2. Multiple or Single Plots
As described earlier, multiple plots on a single chart makes my job harder and being lazy I seperated the four plots into four different charts - giving each its own spot light so to speak. Note that I have resized the individual charts so that they take up about the same amount of space as the original chart.
3. Color Choice
First thing to go - plot background color - it was hurting way more than it helped.
Next I set the plot line to a solid navy blue which gives it some added importance and is clearly visible. Almost any color will work in this particular scenario (although you might give some thought to what a particular color indicates. Navy Blue is a nice cool color with neutral connotations as opposed to say Red which says ‘Danger, Danger Report User’) but be consistent - using a different color for each line doesn’t provide additional information and will slow down a user’s comprehension of the charts - they have to think about what each different color might mean.
Then I changed the horizontal rules to a medium gray and changed their thickness to the finest available - they are now more of a hint or suggestion - our brains will do the rest.
4. Inclusion of Ancillary Information
Chart titles are important - we need to keep those
Legend - I almost never use the legend because it’s very difficult to position and order in such a way that it relates directly to the plot(s) in the chart and since I am only using one plot per chart the legend is unnecessary - it doesn’t add value.
Vertical Scale - I scaled each chart appropriately for the data and then to maintain some visual continuity (which eases understanding) I set the vertical scale to divide the height into four segments - it’s the same on each chart which means that we don’t have to re-understand the scale for each one.
Data table - I’ve included the data table at the bottom of each chart so that we can quickly see the value of any point in the plot. Another couple of benefits to using the data table are that I could get rid of the X-Axis labels (they are the same in the table) and the table names the series for me.

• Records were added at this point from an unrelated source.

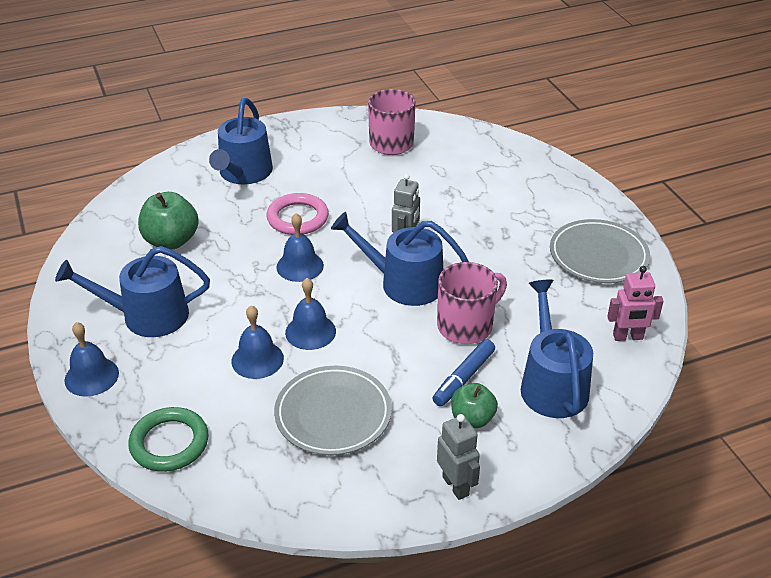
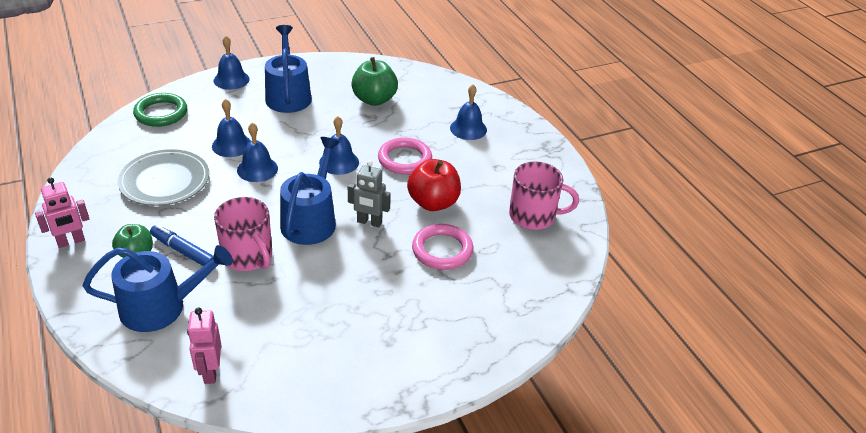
camera: 85 degrees right, 0 degrees up
(243, 173) = (468, 129): blue watering can -> blue bell
(373, 200) = (433, 203): none -> red apple
(444, 197) = (442, 250): none -> pink ring
(456, 486) = (71, 242): grey robot -> pink robot
(598, 255) = (342, 364): grey plate -> none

By the way, I’d like to apologize now to Tufte et. al. for using such small sets in my charts - I know it violates one of the cardinal rules; which is to use chart and graphs for large data sets only.
One of the things that you might notice right away in this four-chart solution is that three of them (page loads, unique visitors and new visitors) all follow a very similar trend while returning visitors have a very different trend which is something that is nearly invisible in the OOTB chart.
One final benefit to the solution above. Although I didn’t put it in, the four chart solution leaves me space for annotation on the plots. So for instance, I might have annotated March 9th on the page loads chart as the day that Eric T. Peterson posted a response on his WebAnalyticsDemystified blog about my Dashboard post. But we’re not interpreting my traffic in this post, just using it as example data for the charts. ![]()






March 16th, 2006 at 13:15:00
Hi Clint.
As you already know, I love to tell other bloggers how to blog so that their posts meet my needs. (Selfish, selfish.)
It would be great if you would hyperlink more among your own posts. For example, when you wrote about Eric’s comment on a prior post, I wanted to read the post. But it wasn’t hyperlinked in the feed so I had to go to the site and then guess at which post you were referring to. This will also increase your page views and time on site, too bad there’s no conversion element here…
Let’s compare blog ideas in Santa Barbara.
Robbin Steif
LunaMetrics
My web analytics and conversion blog
March 17th, 2006 at 17:46:00
Very nice post Clint. I always love the use of the word disambiguation. It reminds me of a time I had as my title, “Director of Disambiguation”. That sure was a conversation starter with the clients.